Winner of the World Audience Award at last year’s Sundance, this fresh and delightfully simple boy-meets-girl tale of an Irish busker and Czech flower seller-cum-pianist never takes the obvious route and is all the more appealing for it, with great songs and winning performances from Glen Hansard and Marketa Irglova. Charming and unabashedly romantic.
Things We Lost In The Fire
An upscale weepie, benefiting from a trio of very fine performances from Benicio Del Toro, Halle Berry and David Duchovny. Alas the story of an architect’s widow (Berry) struggling to cope with his death, turning for support to his junkie best friend (Del Toro) treads too familiar ground.
I’ve come late to the Diablo Cody party, but in spite of the reams of hype pertaining to this film and its writer, I still found it funny and engaging.
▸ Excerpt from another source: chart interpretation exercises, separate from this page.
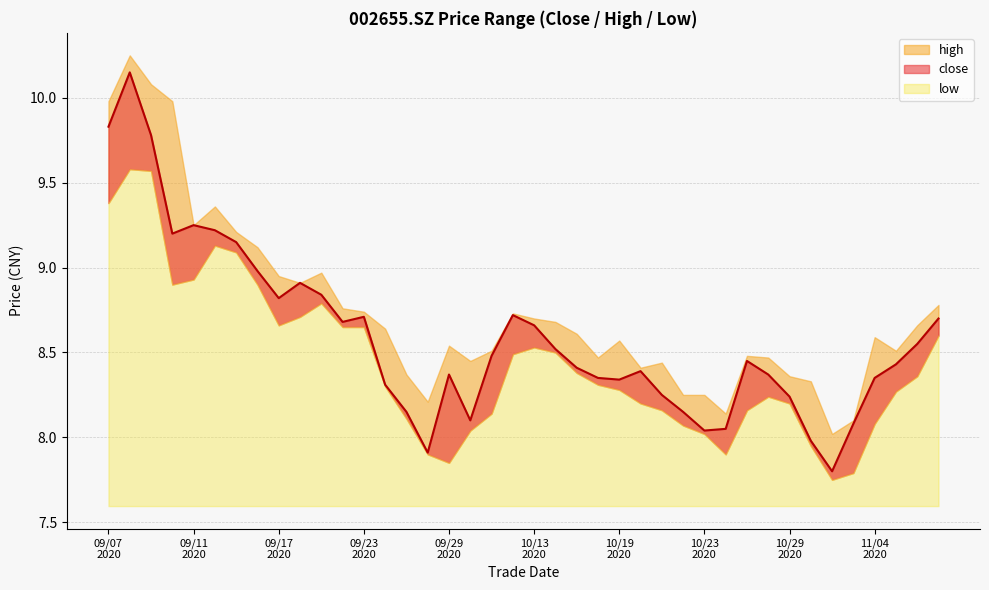

What are all the series names shown in the legend?

close, high, low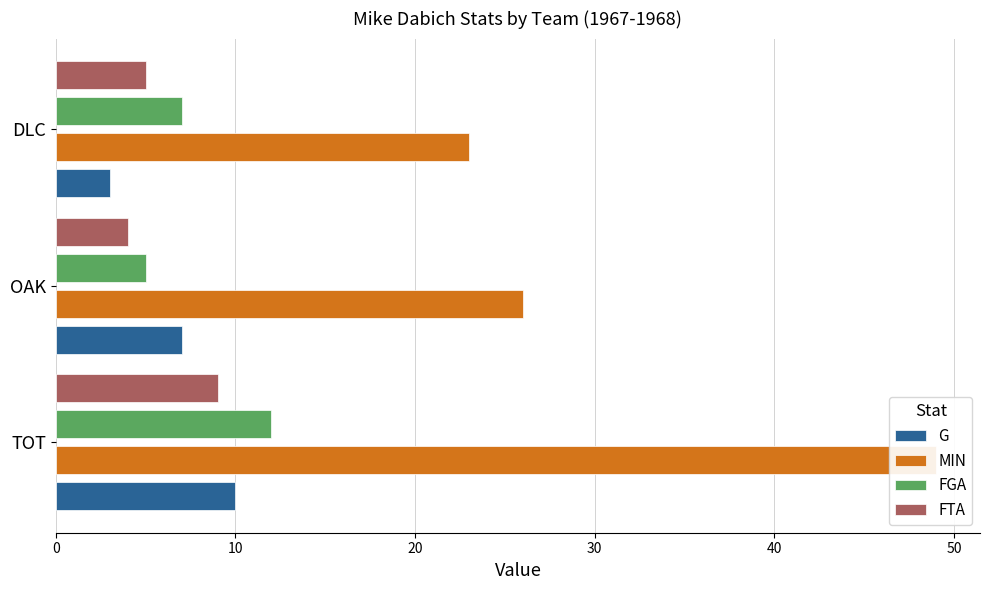

Which series changed the most between TOT and OAK?

MIN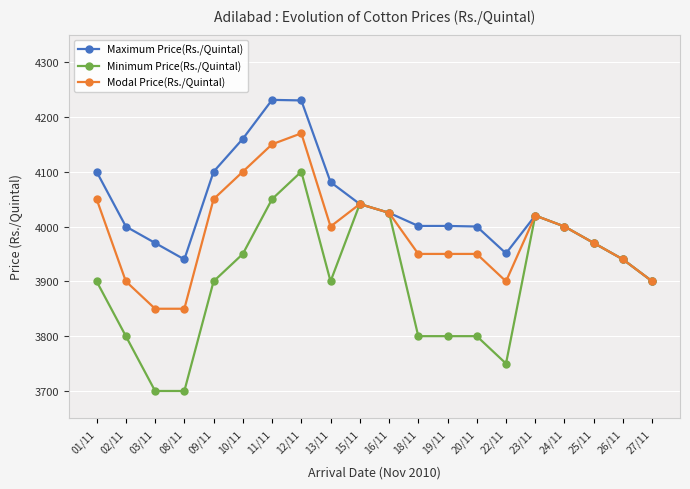

True or false: Modal Price(Rs./Quintal) has more than 1 points higher than both neighbors.

True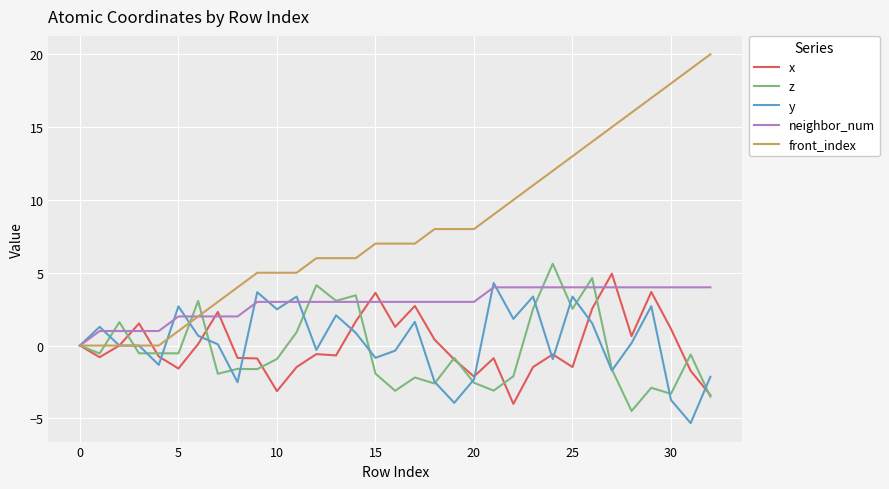

What is the difference between the maximum and minimum values in the z series?

10.1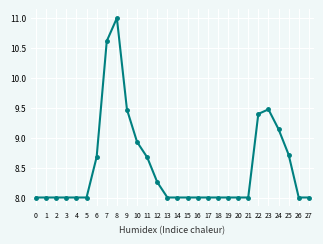

What is the ratio of the value at 16 to the value at 10?

0.9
Ellen Page, so good in Hard Candy and so unlucky not to have been Oscar-nominated for that, shows once again why she’s one of today’s most gifted young talents while director Jason Reitman more than makes good on the promise of his debut feature, Thank You For Smoking.
La Vie En Rose
A sensational, career-enhancing performance from Marion Cotillard as alcoholic, self-destructive Edith Piaf that’s far better than the film built around it, a solid enough biopic whose choppy narrative structure proves more confusing than illuminating.
Away From Her
While Julie Christie has been getting all the plaudits for her portrait of an Alzheimer sufferer in this sensitive and low-key directorial debut from actress Sarah Polley, adapting a story that initially appeared in The New Yorker, she’s more than matched by Gordon Pinsent as her husband of more than 40 years. Sentiment free and beautifully played.
A Band's Visit
A droll, wonderfully observed comedy that follows an Egyptian Police Orchestra arriving in Israel for a concert, only to wind up in the wrong town where they discover the generosity of their hosts extends beyond cultures and political divides.